2. Pinkwashing is a communicative strategy, not a moral failing. It must be met with counter-narratives that are materially grounded: land rights for Hijras, universal healthcare that includes gender-affirming surgery, labor protections for sex workers.

3. The far right’s queer fellow-travellers must be engaged not with liberal outrage but with the cold clarity of power analysis. Thiel is not a self-hating gay man; he is a rational monopolist who understands that some bodies can be sacrificed for the greater project of accumulation.

I began this piece with an articulation of the ways in which identity, removed from material struggles, is auctioned off to the highest bidder—whether that bidder wears saffron or a Palantir hoodie. 

At the heart of this rise of identity politics is the neoliberal project, delinking identity based struggles from their material roots and from the politics of class.
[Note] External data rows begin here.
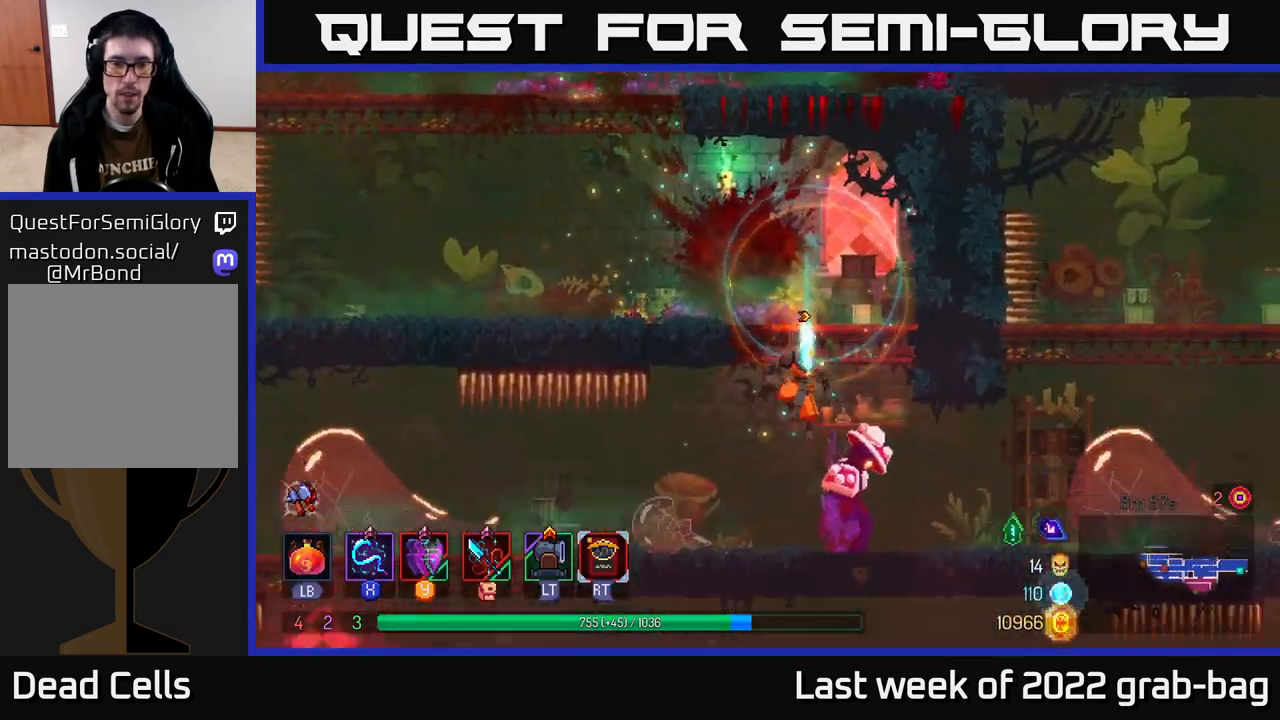
{"buttons": [], "left_stick": "right", "right_stick": "center", "events": [[33, "A", "up"], [167, "left_stick", "right"], [317, "X", "down"], [433, "X", "up"]]}
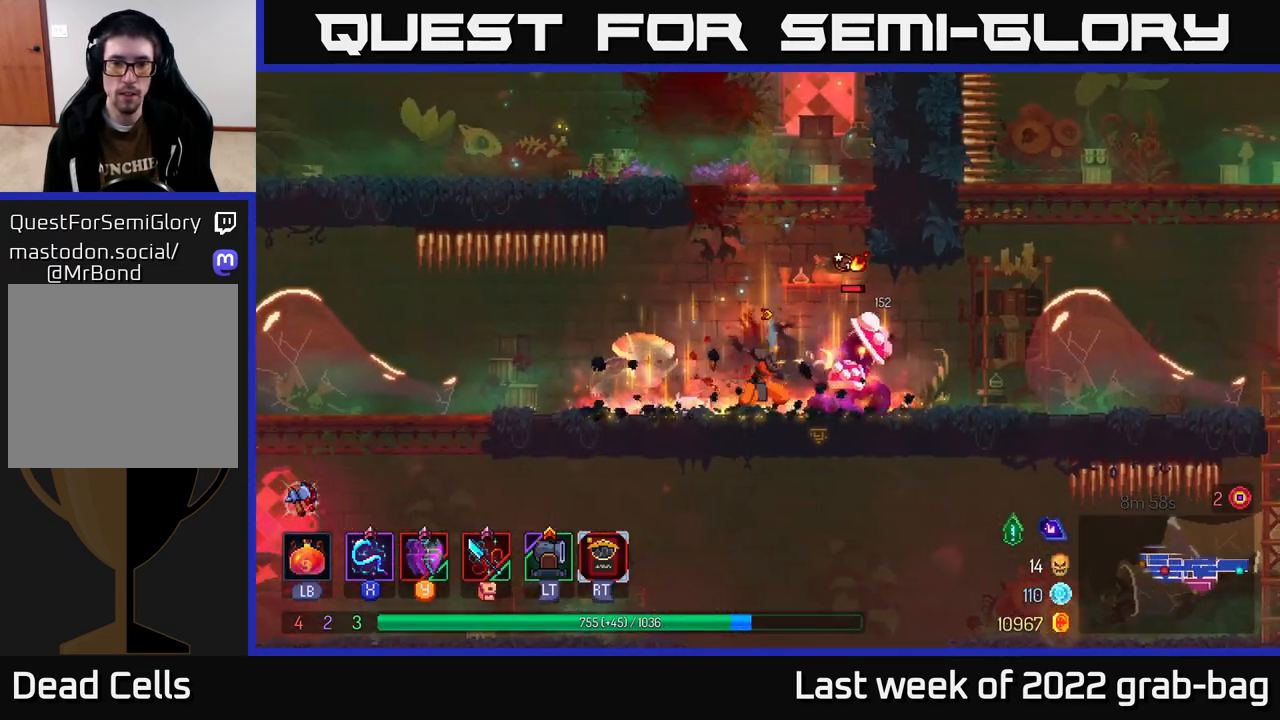
{"buttons": ["X"], "left_stick": "center", "right_stick": "center", "events": [[100, "X", "down"], [100, "left_stick", "center"], [217, "X", "up"], [467, "X", "down"]]}
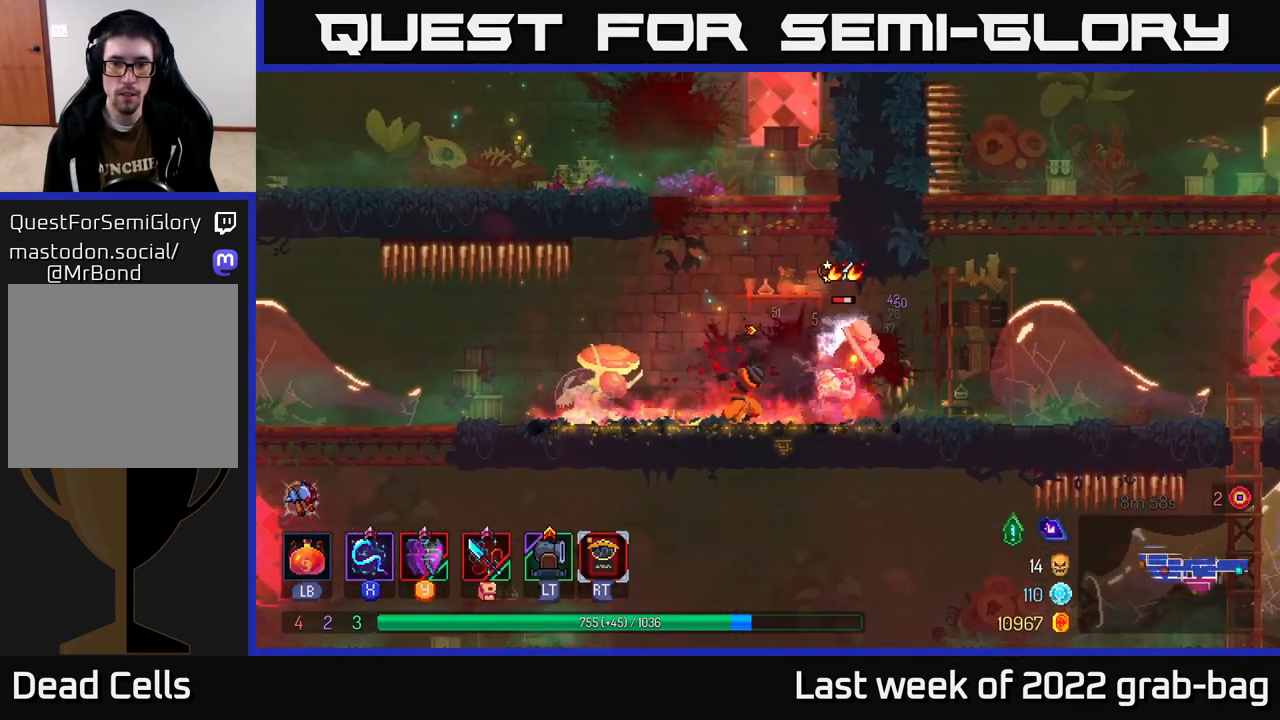
{"buttons": [], "left_stick": "down", "right_stick": "center", "events": [[67, "X", "up"], [217, "left_stick", "down"], [283, "A", "down"], [367, "A", "up"], [433, "A", "down"], [500, "A", "up"]]}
Even as the far-right co-opts identity, it simultaneously mobilizes hate directed at diverse identities at the margins to mobilize the working classes in its politics of hate. 

To resist this co-option is to build a materialist project of queer praxis that is anchored in material struggles, connected to the working class struggles, and placed in dialogue with working class organizing.

The rainbow is not a brand. It is a wound, a weapon, and—if we dare reclaim it—a horizon.


Jai Bhim. Queer Azadi. Global intifada.